* Work request *
Although the records contain pictures, none belong in the copy: restate word for word only the lines from the one with "(496, 358) = (446, 296): blue" through the one with "(337, 643) = (327, 370): black", both included.

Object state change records
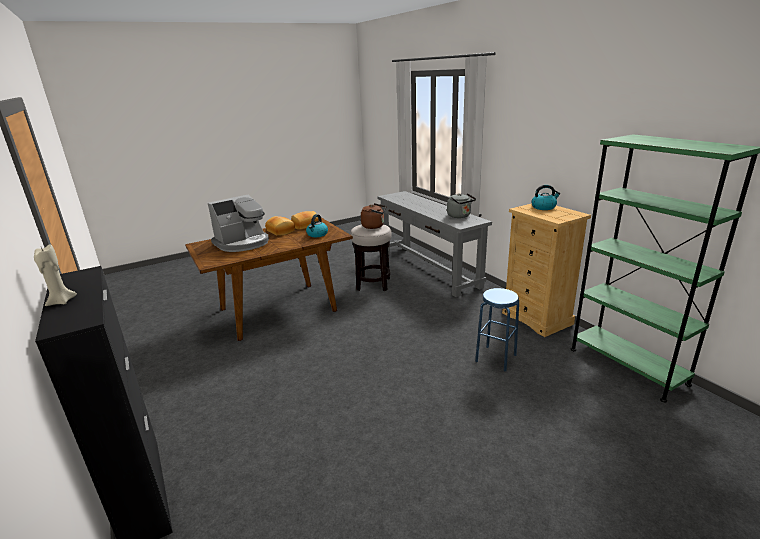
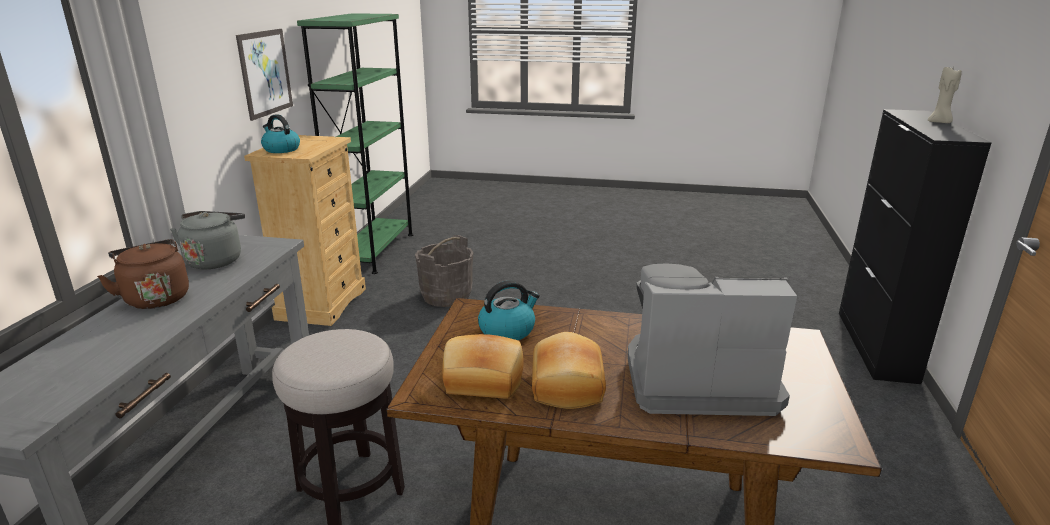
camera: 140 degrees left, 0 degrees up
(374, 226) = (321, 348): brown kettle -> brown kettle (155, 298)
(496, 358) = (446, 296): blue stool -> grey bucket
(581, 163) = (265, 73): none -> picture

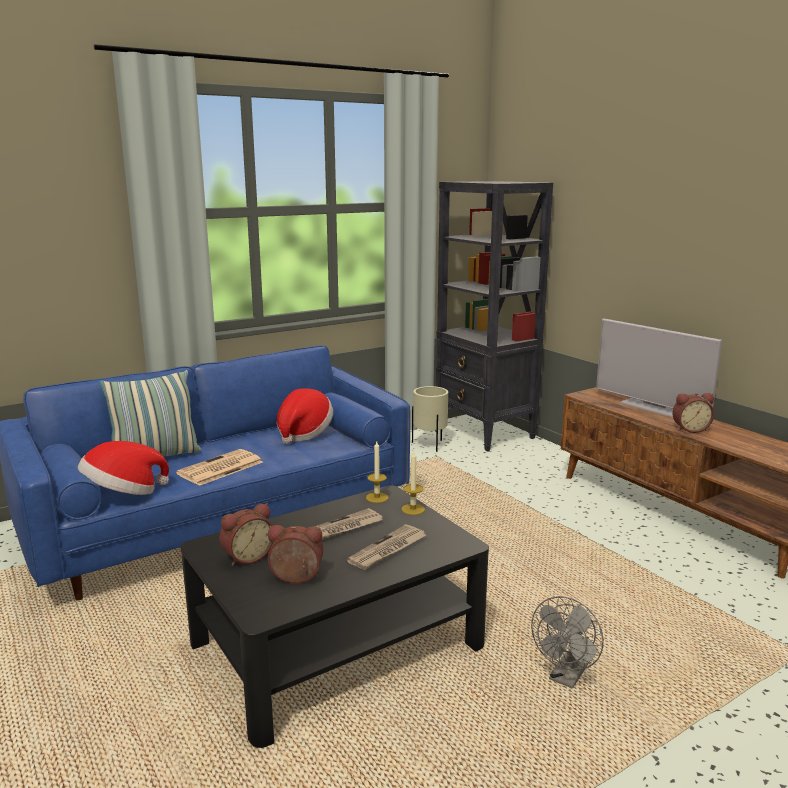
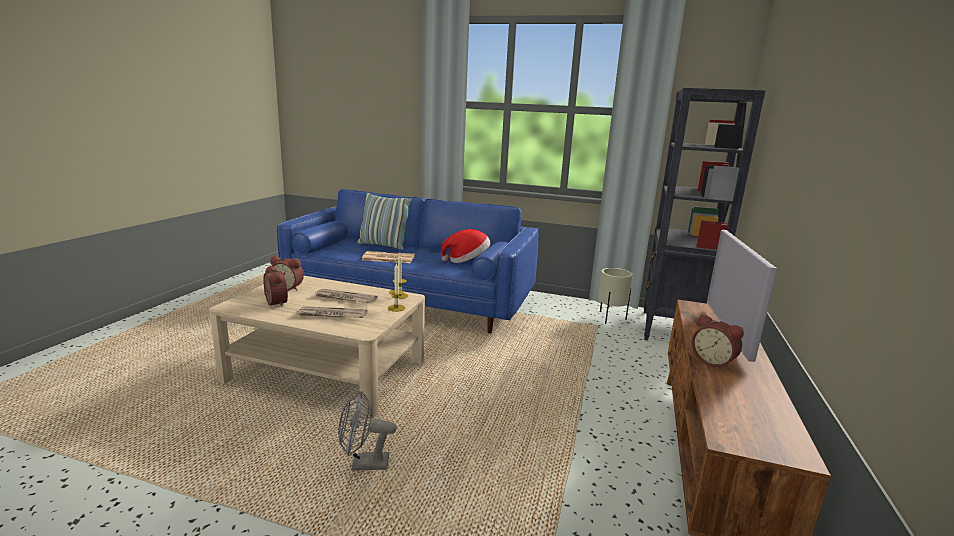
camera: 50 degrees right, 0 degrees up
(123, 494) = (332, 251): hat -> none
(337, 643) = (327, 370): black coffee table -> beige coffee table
---
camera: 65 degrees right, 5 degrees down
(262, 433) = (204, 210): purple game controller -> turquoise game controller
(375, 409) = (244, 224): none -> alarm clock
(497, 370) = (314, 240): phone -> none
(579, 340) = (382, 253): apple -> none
---
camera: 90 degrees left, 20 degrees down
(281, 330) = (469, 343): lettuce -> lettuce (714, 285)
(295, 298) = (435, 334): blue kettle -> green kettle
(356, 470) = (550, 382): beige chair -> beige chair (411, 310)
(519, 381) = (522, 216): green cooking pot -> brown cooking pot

* Output for this task *
(496, 358) = (446, 296): blue stool -> grey bucket
(581, 163) = (265, 73): none -> picture

camera: 50 degrees right, 0 degrees up
(123, 494) = (332, 251): hat -> none
(337, 643) = (327, 370): black coffee table -> beige coffee table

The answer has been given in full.